There has been a lot of talk about the online advertising industry being in trouble because of the economy, yet we continue to see example after example of the contrary. The latest example is highlighted by VentureBeat, and concerns ad network Glam Media, which despite making job cuts earlier in the year, is still seeing growth in advertising:

Glam Media, one of the newfangled content and advertising networks assumed by many industry observers to be vulnerable to financial meltdown, says it still hasn’t seen any marked decline in online display advertising. Yet, to be cautious, it is slashing salaries by moving to a system called “variable pay.”

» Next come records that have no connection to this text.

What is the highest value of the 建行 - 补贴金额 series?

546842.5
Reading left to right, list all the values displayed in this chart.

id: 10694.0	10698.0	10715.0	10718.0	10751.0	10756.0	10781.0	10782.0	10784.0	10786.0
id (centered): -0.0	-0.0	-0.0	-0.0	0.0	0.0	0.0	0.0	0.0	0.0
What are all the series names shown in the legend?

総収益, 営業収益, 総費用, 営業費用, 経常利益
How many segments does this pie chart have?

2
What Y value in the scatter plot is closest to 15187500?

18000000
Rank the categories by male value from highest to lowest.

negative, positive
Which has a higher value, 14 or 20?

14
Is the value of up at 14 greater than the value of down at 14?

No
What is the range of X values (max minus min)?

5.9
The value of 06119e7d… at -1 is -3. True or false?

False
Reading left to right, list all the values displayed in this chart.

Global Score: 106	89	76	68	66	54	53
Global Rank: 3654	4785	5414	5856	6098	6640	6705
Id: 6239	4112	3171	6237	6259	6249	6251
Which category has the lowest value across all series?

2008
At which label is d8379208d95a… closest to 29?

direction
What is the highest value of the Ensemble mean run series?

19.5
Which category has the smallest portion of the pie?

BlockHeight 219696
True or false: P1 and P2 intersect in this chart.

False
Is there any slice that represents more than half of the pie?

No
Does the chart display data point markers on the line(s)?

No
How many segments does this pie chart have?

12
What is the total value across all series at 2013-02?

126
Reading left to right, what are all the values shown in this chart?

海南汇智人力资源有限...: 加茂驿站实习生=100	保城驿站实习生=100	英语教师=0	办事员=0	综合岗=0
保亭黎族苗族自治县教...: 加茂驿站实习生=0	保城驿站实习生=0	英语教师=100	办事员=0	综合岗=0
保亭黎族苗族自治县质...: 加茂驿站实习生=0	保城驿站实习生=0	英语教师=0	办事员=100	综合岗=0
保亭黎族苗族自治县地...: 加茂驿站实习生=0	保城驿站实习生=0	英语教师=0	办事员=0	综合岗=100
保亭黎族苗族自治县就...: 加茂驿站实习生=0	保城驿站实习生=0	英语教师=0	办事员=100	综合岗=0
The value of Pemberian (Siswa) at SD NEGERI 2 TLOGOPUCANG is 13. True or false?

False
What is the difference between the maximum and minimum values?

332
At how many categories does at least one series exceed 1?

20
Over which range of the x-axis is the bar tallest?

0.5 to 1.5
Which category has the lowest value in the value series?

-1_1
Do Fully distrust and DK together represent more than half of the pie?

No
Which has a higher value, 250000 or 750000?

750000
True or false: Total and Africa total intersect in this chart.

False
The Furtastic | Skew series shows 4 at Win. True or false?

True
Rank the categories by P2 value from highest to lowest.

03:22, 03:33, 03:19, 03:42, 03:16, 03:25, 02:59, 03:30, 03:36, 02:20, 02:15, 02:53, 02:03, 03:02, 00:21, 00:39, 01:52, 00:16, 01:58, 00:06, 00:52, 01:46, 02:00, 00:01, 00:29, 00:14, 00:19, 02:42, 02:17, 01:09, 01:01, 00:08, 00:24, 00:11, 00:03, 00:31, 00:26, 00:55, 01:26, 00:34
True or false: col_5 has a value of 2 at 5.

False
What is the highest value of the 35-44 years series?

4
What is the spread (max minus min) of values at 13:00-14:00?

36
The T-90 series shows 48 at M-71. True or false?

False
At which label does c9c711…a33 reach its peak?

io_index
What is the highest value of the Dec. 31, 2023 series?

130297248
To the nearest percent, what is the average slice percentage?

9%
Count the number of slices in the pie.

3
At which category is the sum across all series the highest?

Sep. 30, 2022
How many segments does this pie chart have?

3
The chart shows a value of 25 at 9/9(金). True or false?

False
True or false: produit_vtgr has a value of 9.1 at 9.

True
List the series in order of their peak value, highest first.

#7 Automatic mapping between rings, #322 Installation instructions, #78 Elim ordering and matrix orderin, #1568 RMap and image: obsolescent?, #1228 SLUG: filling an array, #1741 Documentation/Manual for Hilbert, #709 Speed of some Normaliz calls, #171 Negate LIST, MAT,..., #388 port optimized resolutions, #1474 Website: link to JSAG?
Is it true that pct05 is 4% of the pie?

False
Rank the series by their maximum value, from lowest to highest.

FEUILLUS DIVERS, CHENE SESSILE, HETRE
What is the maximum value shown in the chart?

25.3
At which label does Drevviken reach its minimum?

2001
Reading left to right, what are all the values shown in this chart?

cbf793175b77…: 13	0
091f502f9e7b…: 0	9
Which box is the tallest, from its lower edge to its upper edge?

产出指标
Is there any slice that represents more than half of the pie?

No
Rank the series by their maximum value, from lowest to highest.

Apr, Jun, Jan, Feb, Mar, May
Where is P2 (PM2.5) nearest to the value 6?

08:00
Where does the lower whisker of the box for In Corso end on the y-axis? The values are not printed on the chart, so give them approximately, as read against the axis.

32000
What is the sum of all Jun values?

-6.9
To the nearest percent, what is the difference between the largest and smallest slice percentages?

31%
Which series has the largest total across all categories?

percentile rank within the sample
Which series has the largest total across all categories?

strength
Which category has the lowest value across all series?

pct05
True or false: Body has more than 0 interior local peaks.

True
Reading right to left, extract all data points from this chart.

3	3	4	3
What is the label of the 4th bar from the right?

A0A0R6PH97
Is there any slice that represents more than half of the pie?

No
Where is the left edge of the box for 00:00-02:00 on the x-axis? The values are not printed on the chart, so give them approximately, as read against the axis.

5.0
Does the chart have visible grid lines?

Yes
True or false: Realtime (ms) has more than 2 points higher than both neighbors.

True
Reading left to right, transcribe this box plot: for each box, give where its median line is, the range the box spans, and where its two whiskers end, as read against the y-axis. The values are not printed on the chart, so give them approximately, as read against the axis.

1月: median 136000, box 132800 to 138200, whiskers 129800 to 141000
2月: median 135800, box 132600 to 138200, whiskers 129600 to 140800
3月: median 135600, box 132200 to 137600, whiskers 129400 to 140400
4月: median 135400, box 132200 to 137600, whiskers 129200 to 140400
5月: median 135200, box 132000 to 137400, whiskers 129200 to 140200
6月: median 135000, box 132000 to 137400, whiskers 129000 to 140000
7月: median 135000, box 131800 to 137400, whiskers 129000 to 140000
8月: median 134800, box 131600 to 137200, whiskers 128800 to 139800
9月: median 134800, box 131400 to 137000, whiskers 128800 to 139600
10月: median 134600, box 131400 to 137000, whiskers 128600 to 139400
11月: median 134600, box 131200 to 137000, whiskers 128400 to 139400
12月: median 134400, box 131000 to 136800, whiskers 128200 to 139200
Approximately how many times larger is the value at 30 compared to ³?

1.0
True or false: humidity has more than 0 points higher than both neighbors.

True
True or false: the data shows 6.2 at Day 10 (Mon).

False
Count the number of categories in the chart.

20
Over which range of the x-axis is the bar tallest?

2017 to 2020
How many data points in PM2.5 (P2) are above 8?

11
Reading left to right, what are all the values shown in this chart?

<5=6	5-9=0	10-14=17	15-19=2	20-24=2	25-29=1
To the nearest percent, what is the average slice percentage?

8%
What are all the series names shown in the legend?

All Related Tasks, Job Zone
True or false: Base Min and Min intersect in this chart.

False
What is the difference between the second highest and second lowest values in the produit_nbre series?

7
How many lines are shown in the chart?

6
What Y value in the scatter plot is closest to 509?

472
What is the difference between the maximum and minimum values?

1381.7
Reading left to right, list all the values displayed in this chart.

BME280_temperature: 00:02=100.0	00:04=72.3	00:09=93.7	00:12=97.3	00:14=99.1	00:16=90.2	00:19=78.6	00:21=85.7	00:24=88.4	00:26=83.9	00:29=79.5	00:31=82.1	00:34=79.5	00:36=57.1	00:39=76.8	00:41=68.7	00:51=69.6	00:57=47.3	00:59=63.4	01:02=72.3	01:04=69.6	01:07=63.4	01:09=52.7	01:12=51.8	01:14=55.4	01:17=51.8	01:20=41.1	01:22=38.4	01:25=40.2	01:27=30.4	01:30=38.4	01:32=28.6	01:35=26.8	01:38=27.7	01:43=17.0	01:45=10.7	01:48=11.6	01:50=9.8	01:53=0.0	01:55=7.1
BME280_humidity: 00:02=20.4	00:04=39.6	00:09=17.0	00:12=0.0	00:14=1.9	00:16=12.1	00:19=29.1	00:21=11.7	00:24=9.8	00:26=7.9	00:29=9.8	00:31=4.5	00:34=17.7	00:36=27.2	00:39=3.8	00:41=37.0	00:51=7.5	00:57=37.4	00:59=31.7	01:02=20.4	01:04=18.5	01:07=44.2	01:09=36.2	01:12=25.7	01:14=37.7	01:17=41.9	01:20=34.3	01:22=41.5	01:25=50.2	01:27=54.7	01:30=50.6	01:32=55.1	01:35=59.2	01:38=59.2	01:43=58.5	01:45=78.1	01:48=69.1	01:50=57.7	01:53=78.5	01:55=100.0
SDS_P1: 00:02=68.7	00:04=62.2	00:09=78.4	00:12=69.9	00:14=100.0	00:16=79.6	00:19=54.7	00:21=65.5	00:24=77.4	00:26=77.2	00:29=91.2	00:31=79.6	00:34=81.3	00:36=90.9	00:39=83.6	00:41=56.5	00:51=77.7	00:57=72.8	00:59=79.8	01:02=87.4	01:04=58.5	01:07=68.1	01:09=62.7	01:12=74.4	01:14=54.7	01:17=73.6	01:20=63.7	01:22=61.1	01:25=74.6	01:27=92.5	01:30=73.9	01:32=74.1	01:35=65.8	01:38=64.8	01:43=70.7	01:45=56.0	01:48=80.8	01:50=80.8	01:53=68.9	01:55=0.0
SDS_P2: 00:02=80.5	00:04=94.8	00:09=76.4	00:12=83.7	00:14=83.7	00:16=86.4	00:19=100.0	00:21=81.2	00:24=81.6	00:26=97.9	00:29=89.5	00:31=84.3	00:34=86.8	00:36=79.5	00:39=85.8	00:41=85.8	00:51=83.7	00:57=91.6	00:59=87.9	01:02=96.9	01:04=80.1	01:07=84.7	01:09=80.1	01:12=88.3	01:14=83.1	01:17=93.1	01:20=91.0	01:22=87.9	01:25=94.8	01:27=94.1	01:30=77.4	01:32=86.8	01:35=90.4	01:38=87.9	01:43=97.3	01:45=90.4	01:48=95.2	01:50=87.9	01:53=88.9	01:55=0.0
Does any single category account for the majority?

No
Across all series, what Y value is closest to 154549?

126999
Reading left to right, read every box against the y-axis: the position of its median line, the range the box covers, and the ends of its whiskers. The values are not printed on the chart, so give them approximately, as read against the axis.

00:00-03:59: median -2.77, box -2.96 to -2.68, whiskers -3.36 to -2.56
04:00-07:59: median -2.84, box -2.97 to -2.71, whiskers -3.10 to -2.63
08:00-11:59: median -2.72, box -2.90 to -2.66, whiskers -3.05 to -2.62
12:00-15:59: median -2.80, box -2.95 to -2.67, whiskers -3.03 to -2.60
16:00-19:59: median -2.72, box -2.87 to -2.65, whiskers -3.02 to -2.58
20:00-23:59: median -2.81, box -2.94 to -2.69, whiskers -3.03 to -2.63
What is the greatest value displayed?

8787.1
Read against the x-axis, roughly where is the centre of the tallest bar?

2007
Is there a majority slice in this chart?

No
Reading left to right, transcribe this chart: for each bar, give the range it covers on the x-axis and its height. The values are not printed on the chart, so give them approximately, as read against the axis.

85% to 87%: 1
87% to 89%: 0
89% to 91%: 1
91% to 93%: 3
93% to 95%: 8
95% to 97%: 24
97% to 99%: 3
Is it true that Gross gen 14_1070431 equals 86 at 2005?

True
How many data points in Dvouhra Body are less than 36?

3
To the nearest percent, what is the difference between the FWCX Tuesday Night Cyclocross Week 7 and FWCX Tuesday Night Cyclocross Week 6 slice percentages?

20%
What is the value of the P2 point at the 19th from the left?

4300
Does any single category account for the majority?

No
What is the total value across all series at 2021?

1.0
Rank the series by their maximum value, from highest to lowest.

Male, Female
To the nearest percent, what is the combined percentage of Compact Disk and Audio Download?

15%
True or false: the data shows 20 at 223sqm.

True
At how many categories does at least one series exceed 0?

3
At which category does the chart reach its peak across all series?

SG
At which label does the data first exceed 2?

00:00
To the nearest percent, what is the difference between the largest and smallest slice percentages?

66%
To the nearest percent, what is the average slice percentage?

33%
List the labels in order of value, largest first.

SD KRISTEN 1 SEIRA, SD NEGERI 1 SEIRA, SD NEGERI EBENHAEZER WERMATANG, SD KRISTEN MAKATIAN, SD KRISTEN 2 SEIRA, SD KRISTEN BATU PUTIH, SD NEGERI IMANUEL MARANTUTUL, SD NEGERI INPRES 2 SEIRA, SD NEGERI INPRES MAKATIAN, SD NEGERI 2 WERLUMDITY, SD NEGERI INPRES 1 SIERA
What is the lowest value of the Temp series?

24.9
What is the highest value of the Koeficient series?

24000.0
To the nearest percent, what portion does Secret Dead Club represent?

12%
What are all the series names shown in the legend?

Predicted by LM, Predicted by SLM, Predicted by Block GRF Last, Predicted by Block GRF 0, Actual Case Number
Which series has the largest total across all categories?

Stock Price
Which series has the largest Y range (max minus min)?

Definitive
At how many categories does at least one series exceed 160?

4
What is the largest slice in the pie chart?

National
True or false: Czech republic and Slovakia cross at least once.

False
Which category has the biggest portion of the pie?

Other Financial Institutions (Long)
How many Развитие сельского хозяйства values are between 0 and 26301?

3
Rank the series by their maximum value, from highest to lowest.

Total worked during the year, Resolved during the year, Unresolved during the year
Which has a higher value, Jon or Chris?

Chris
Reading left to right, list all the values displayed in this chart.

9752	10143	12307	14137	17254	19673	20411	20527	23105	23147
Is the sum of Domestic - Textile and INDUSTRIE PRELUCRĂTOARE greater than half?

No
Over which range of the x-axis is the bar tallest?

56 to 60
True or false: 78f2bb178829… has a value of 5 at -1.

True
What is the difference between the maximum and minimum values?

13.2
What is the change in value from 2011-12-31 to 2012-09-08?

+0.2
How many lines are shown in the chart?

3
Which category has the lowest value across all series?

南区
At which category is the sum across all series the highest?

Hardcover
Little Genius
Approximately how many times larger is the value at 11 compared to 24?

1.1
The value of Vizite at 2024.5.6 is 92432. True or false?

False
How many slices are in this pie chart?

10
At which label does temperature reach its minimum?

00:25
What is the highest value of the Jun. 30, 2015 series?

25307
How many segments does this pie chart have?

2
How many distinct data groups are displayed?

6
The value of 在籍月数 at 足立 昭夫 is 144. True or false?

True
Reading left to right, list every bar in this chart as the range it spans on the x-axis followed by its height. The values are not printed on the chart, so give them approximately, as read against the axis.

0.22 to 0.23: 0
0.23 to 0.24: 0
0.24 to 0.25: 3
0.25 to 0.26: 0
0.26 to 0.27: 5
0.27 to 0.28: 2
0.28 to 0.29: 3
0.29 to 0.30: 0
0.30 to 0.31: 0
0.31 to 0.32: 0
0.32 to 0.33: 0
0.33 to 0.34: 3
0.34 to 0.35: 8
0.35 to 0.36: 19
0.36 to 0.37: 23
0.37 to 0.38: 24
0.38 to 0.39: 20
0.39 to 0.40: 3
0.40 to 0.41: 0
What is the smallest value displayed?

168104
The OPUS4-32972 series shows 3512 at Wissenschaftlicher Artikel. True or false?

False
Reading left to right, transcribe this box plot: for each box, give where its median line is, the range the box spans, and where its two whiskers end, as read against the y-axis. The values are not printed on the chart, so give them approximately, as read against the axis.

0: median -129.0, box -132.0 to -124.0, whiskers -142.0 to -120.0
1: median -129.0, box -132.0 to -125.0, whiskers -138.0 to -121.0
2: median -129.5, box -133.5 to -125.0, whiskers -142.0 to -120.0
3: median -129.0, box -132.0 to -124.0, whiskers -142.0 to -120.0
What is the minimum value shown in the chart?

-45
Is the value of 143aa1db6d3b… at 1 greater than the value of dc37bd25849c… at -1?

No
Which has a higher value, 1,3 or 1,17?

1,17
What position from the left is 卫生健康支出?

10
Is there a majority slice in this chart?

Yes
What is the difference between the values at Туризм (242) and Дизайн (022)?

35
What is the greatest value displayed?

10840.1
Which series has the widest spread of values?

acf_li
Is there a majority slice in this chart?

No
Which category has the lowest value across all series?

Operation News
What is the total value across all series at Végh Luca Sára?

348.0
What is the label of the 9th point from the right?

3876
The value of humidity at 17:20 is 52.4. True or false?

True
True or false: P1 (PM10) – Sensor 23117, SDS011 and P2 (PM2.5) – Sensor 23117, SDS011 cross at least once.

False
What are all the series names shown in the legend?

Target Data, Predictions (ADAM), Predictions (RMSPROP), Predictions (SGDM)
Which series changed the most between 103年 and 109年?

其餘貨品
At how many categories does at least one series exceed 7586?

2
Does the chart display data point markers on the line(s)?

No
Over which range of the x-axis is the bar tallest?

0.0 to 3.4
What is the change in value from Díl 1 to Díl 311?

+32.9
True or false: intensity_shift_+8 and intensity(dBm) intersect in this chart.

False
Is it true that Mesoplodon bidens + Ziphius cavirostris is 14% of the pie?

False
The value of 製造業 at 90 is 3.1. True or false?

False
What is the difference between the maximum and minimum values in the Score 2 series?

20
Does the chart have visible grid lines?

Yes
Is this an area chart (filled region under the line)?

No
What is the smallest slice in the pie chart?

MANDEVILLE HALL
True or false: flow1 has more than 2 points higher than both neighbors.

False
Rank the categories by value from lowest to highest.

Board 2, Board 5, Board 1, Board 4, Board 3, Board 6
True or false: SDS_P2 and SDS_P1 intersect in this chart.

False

Glam may be being cautious, and who can blame them, given the amount of doomspeak regarding the industry, but we continue to see evidence of growth. For example, the Interactive Advertising Bureau (IAB)showed us that the third quarter was the second highest of all time with Internet ad revenues reaching nearly $5.9 billion. The IAB makes up 86% of online advertising in the U.S.

eMarketer recently showed that while growth is projected to slow in 2009, it is still growing. It says online ad spending will reach 25.7 billion in 2009, which is 8.9 percent over the $23.6 billion that will be spent in 2008, although it did predict 14.5 year-over-year growth for 2009 back in August.

Online Advertising Slowing, But Still Growing!

As far as small businesses are concerned, Ad-ology has released some survey results indicating that over a fourth of them plan to spend more on advertising in ’09, and another 60% plan to spend the same as this year. And with regards to online advertising specifically, 69% intend to spend more or the same next year.

Interestingly enough, participants in that survey did not seem very interested in rising trends in new media. 77% do not use online video, 83% do not podcast, and 82% do not use mobile advertising.